ただしこちらに都合の良い情報を。ハールは笑った。「まず、メリンダ。暫く一人で外をうろついて」
メリンダは目をぐりぐりさせた。ハールはお茶を片手ににっこりした。
「レリオットは、今頃相当気を揉んでる。だって屋敷の中に裏切者のスパイが居るかもしれないんですものね?先日言ってたわ、『貴様の正体を暴く』って。だから屋敷の中の様子を知りたいはず!」
それには使用人の言葉が一番信用できる。ハールはニッとした。「知ってる?どんな場所でも一番の情報通は使用人なの。奥様の下着の数、旦那様の癖と帰宅時刻まで熟知してる。だからメリンダ、あなたが敢えて捕まるのよ」
つ、捕まる?メリンダは片手を頬に当てた。妙な連想をしているらしく赤くなっている。「そう!一人で居たら絶対向こうは接触しようとしてくるはずよ――そうね、こんなとこじゃない?偶然を装って近付いて――『最近屋敷で変わったことはないか』って」
メリンダは前のめりになった。なるほど……で?というような顔をする。「そうね、最初は相手の顔でも見返せばいいわ。どうしてそんなことを……って。そこから後は黙ればいい。勝手に向こうが何かを勘繰る」
沈黙は雄弁な肯定。ハールは笑った。「多分向こうから切り出してくるわ。もしやハールが怪しいのではって。後は適当に合わせればいい。確かに少々変かもって!」
「でもそれだとハール様が――」
まあいいから聞きなさいよ。ハールはニヤニヤした。「向こうは情報を掴みたい――だから、何か有ったら告げてくれ、と言って来るはず。そうね、どうせ毎日顔を出すとかそんなんじゃない?もしくは会う時間を設定してきたりして!」
あとはメリンダ次第よ。ハールはにっこりした。「最初は怪しい、相手がいかにも喜ぶ情報だけ流せばいい。あ、徐々にメイクは忘れないでね?ナチュラルメイクよ。ちょっとずつ、こう、糸を引いていく」
なるほど……メリンダは何かを引っ張る仕草をした。ハールと一緒に手をクイクイやる。完全に危険な会議状態で「こう、じんわりと」「そそジリジリ……」
「日が進んできて、少しは脈有りに思えてきたら、そんなに怪しい方では無さそうですわ、とでも言えばいい。ただの可愛い物好き?とか。最終的に、貴女がある情報を流せば相手は食らいつく」
メリンダは途端にきょとんとした。「ある情報?何か有りますの?」と言う。「まあそんなとこ…」
レリオットは、確か前国王に借りがある。ハールは思い出した。そう、あれはちょこっと話に出てきただけだったけど――彼は元々、アルタイル生まれだ。だが家族が無く遠縁の身内を頼ってここソマールへ流れてきた。通行の手形がなく関所をくぐるのは死罪。幼い頃、関所破りで捕まり殺されかけていたレリオットを、偶然通りかかった前王エルメンガルドが助けるのだ。彼自ら手形の変わりに
そのお陰で彼はソマールで雇われた。隣国とはいえ王家の封蝋を持つ少年に貴族は優しい。そこで教育を受け、武芸を学び、そして今の彼が有る――
だからそれを利用してやればいい。ハールは内心笑った。あれから確かめた。ハールの持ち物と身なりと装備。彼は自分の身元に繋がるものを隠していた。案の定、肩の甲冑の裏側に王家の紋章を刻んだインタリオ(封印つきの指輪)を隠していたのだ。

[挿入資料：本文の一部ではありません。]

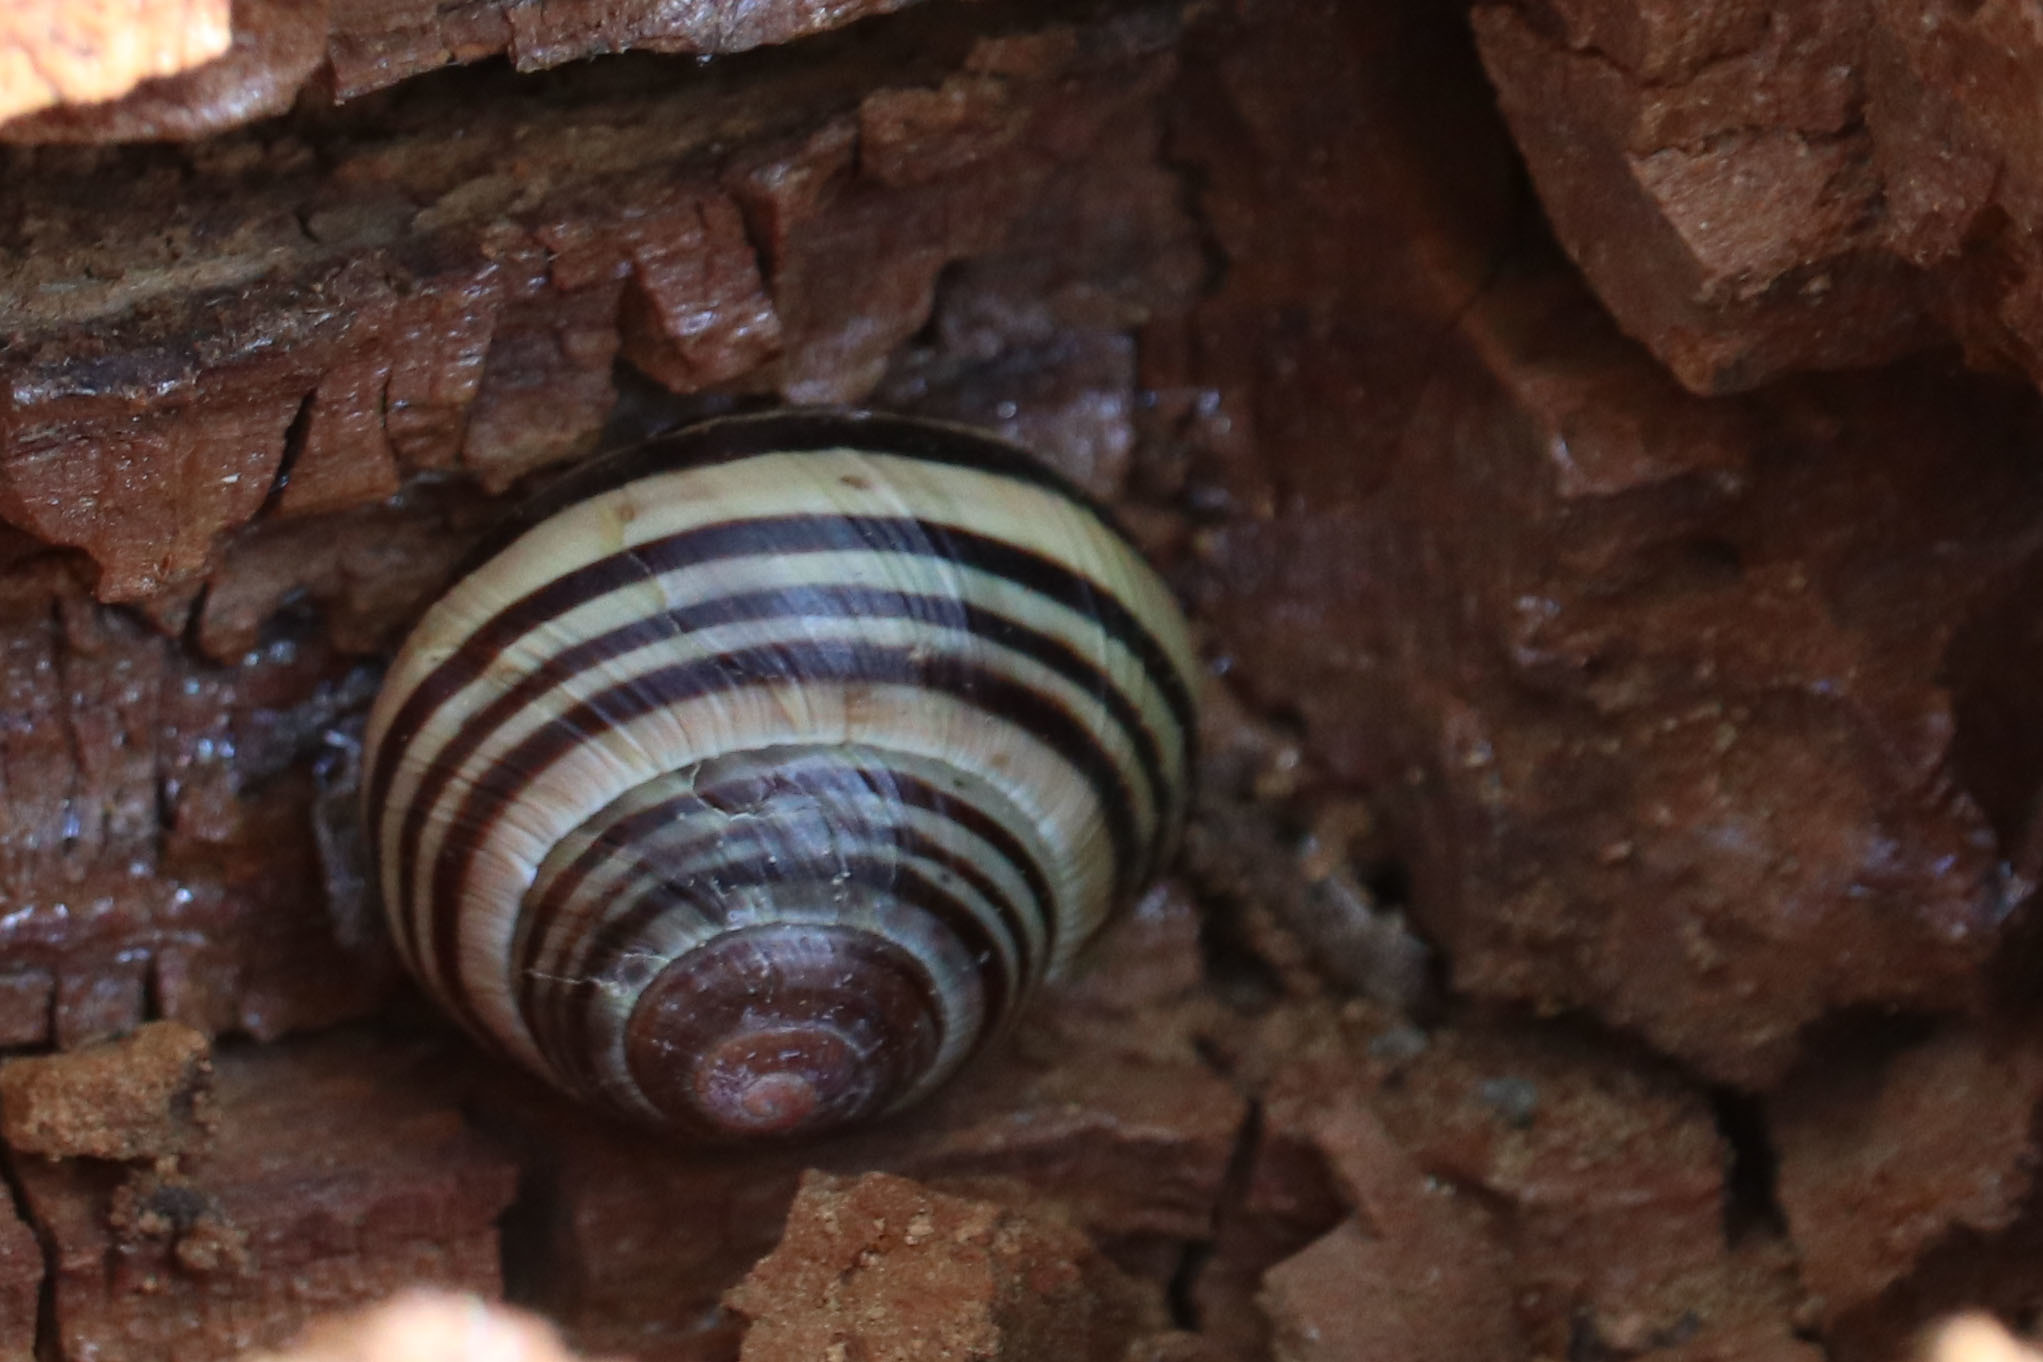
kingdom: Animalia
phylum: Mollusca
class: Gastropoda
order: Stylommatophora
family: Helicidae
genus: Cepaea
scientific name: Cepaea nemoralis
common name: Grovesnail
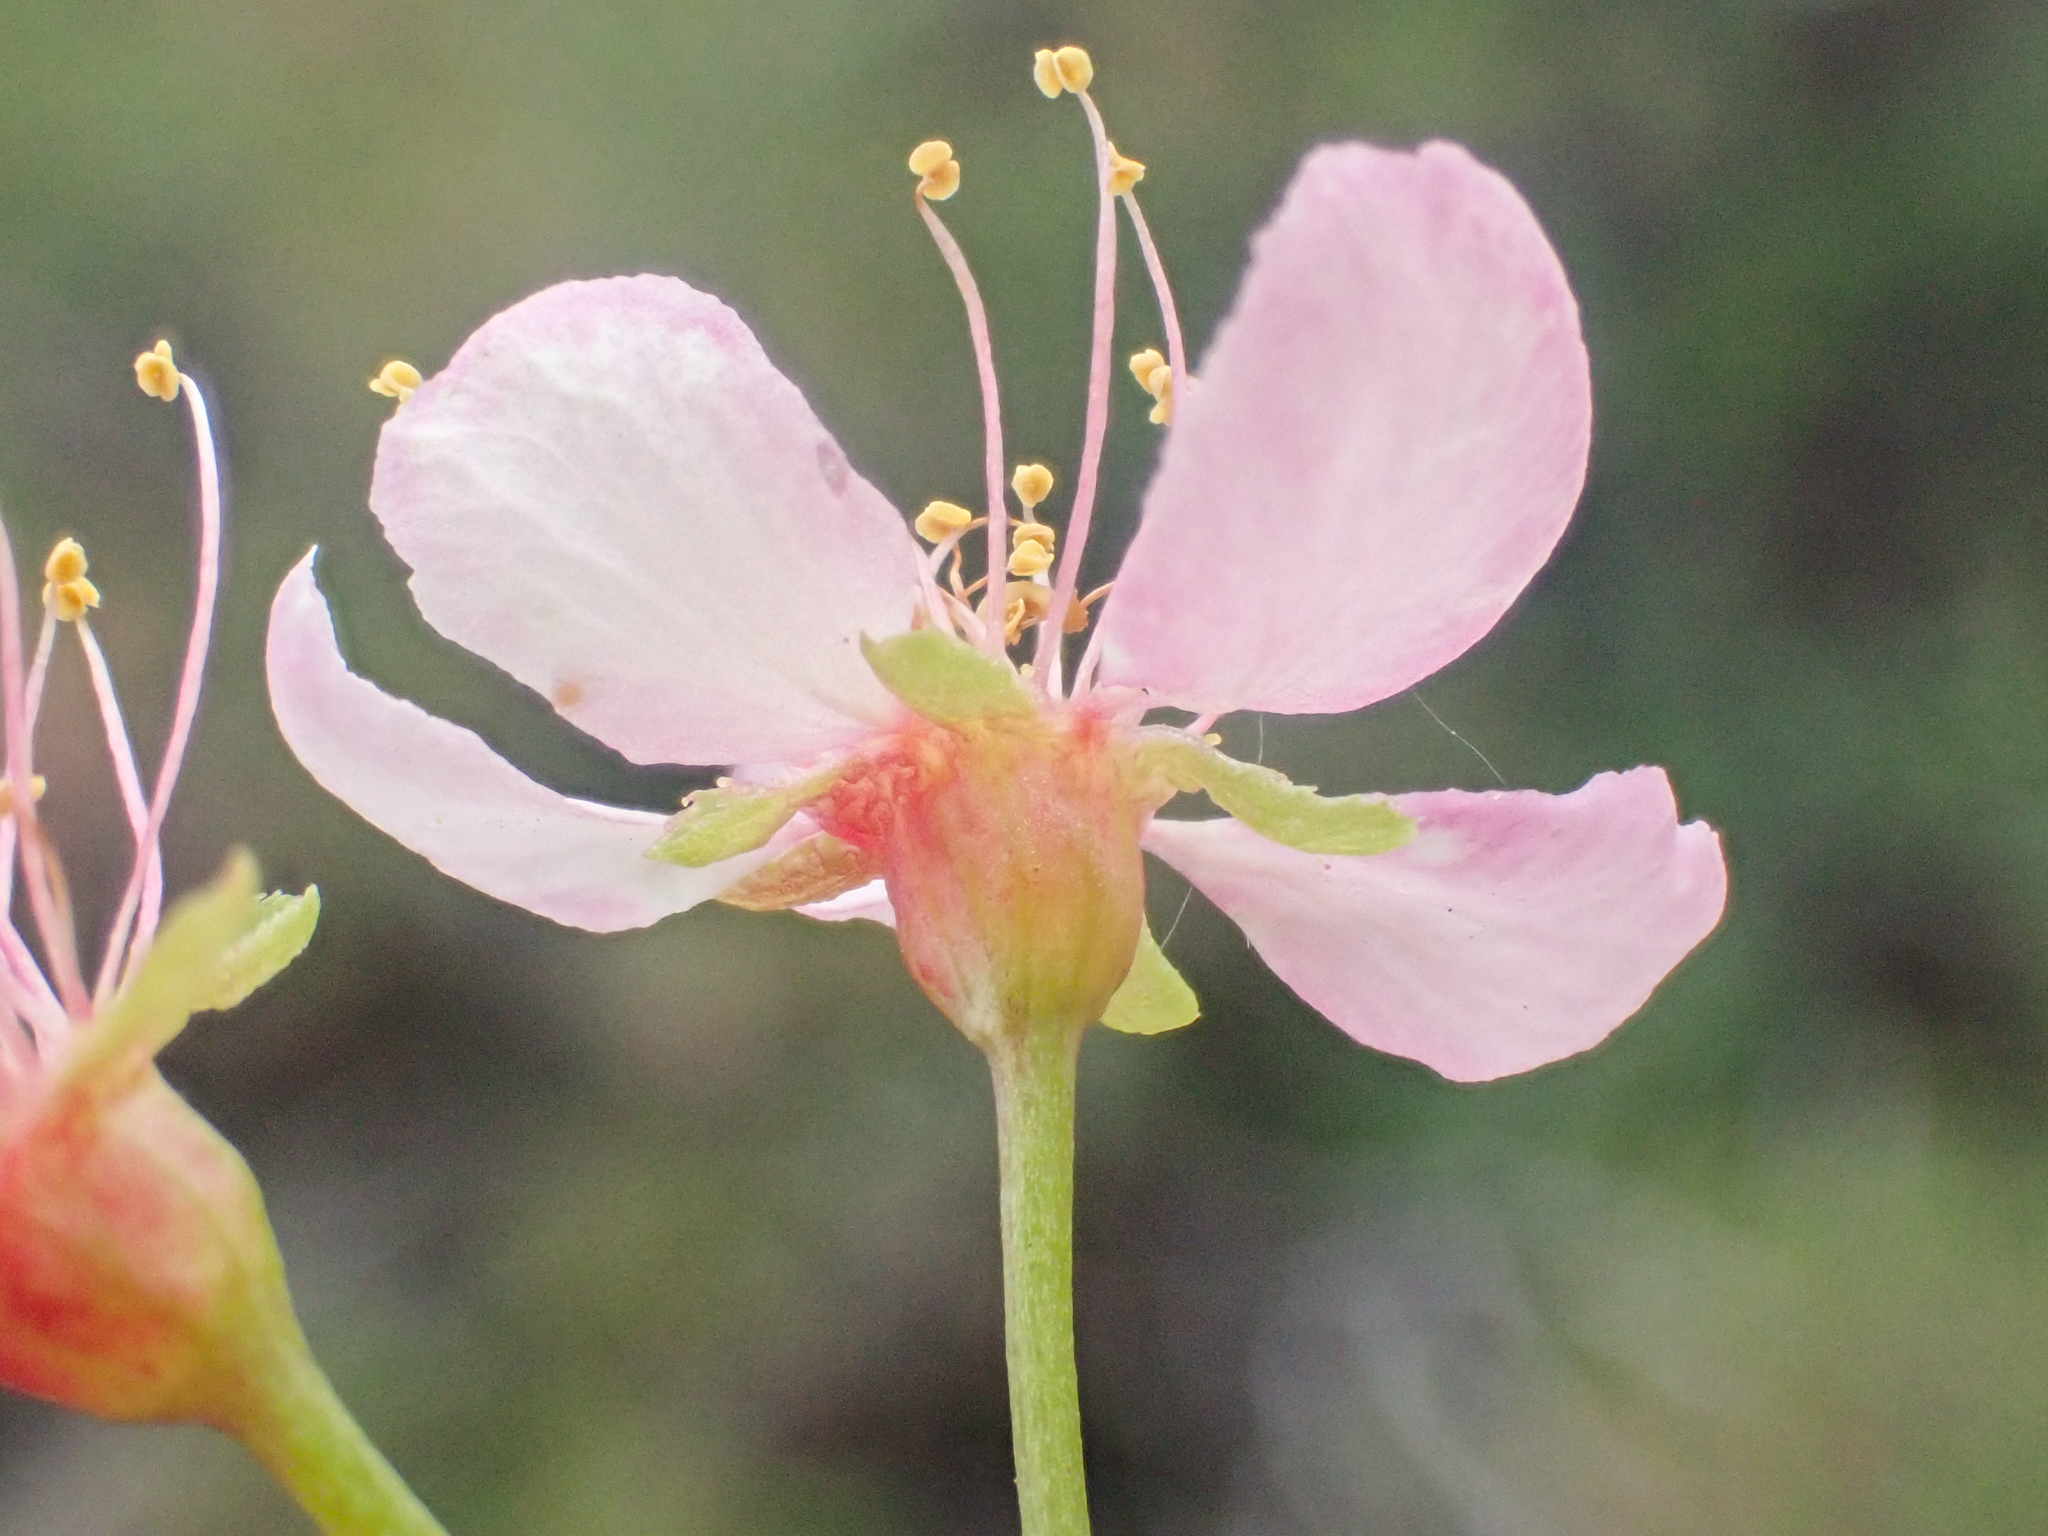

これが彼の甲冑に隠されていた、そう言わせればいい、メリンダに。彼女が偶然掃除の最中に見付けた事にして?王家の章の刻まれたインタリオ、つまり彼は王子だと!
ふふふふふ、ハールは笑った。薄笑いを浮かべているハールをメリンダは完全に不審がっている。わ…分かりますけれど、呻くように目を上げた。「どうも見えませんわね?そこまでしてハール様に何の得が……」
有るとも。ハールはコホンと咳払いした。とかくお前は従えばいい…言ってからメリンダの目を見る。彼女はますます疑いの眼差しになっており、ああ、コノカは溜息をついた。分かったわよ、じゃあこう言えばどう?
「恋バナ好きなの」言ってやった。「ついでに友達の恋は応援したい主義。分かった?」
メリンダは目をぐりぐりさせた。更に言い足す。「もいっちょ言うと楽しいし…」
女とは実に単純なものである。メリンダはあっさり(それはもうあっさりと)納得してくれた。